Avis de cyclone sur Mayotte
Avis de cyclone sur Mayotte
Par Alain Beuve-Méry
Dans le documentaire « Mayotte : la dernière colonie ? » Anne-Charlotte Gourraud rend compte de l’extrême tension sociale qui règne sur l’île de l’océan Indien et dresse le constat de la légèreté de l’action publique, explique dans sa chronique télévisuelle le journaliste Alain Beuve-Méry.
« On ne sait pas forcément quand, ni comment l’explosion aura lieu à Mayotte, la plus grande île des Comores » (Taudis à Kaweni en 2015, agglomération attachée à Mamoudzou). / ORNELLA LAMBERTI / AFP
Replay. Ce ne sera pas la faute d’Emmanuel Macron. Quoique. Après avoir vu l’excellent documentaire d’Anne-Charlotte Gourraud, Mayotte la dernière colonie ?, diffusé lundi soir sur LCP, on en sort avec une conviction : là-bas, c’est le « bordel », comme dirait le président, mais là-bas, c’est aussi la France, mieux c’est depuis 2011, le 101e département de la République.
On ne sait pas forcément quand, ni comment l’explosion aura lieu à Mayotte, la plus grande île des Comores qui a voté en 1974 pour rester française, mais au vu de l’exposé, on se dit que le gouvernement n’échappera pas avant la fin de la législature, à une déflagration majeure, liée aux conditions de vie des Comoriens qui cherchent à quitter leurs îles et à l’absence de moyens de l’Etat pour y faire face. Car si Mayotte est le département le plus pauvre de France, le niveau de vie des Mahorais est dix fois supérieur à celui des îles avoisinantes.
En juin, alors qu’il se trouvait dans le Morbihan, Emmanuel Macron, déjà drapé dans ses habits présidentiels plaisantait au sujet des « kwassa-kwassa », les petites embarcations utilisées par les migrants pour rallier Mayotte. Sidération générale. « Il y a des tapouilles et des kwassa-kwassa », lui expliquait en aparté un officiel. « Ah non, c’est à Mayotte le kwassa-kwassa. Mais le kwassa-kwassa pêche peu, il amène du Comorien, c’est différent », avait répondu du tac au tac Emmanuel Macron. Une plaisanterie plutôt macabre : de 7 000 à 10 000 Comoriens se sont déjà noyés depuis 1995 après avoir embarqué sur ces frêles esquifs.

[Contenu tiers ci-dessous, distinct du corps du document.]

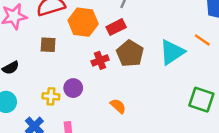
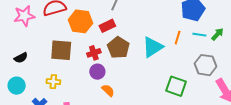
orange line: (202, 40) -> (178, 38), turned 72
brown square: (48, 45) -> (61, 50), moved, size x1.6
purple circle: (73, 88) -> (97, 72), moved

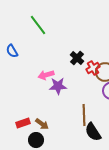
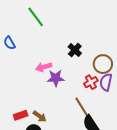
red cross: (93, 68) -> (91, 82), moved
brown line: (84, 115) -> (82, 107), turned -30

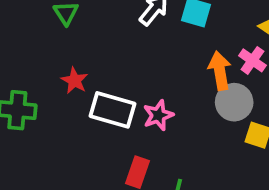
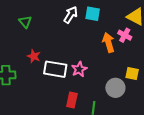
gray circle: (234, 102) -> (115, 88), moved

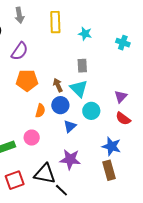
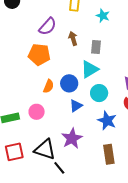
purple semicircle: (20, 51) -> (48, 26), moved
brown arrow: (58, 85) -> (73, 38), moved
cyan triangle: (79, 89) -> (90, 69), turned 36
blue star: (111, 146) -> (107, 121), moved
purple star: (70, 159) -> (72, 138), turned 30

40 % de la population en situation irrégulière
Depuis, Emmanuel Macron s’est excusé. Un exemple suffisamment rare pour être relevé. Il n’empêche : les gaffes du président de la République commencent à intriguer. Sont-elles, chez lui, une habitude familière ? Traduisent-elles une propension naturelle du chef de l’Etat à la dent dure ? Expriment-elles son goût pour les « discours de vérité » ainsi qu’il l’a expliqué lors de son interview, dimanche 15 octobre sur TF1 ? Ou peut-être, disent-elles tout simplement qu’en politique, comme dans la banque d’affaires – les deux expériences professionnelles d’Emmanuel Macron –, mieux vaut être l’agresseur que l’agressé, attaquer plutôt que chercher à se défendre.
Pendant ce temps-là, sur l’île de Mayotte, où 40 % de la population vit en situation irrégulière – l’équivalent de 25 millions de réfugiés en métropole –, l’agressé prend le visage d’un Comorien, arrêté par la police et filmé par Anne-Charlotte Gourraud. « Pourquoi vous nous chassez ? On n’a rien fait de mal », demande-t-il.
Il s’agit de sa troisième expulsion, mais il explique qu’il reviendra une quatrième fois pour chercher du travail. Pas d’autre choix.
« Mayotte la dernière colonie ? », sur LCP. Rediffusion les dimanche 22 octobre et samedi 28 octobre.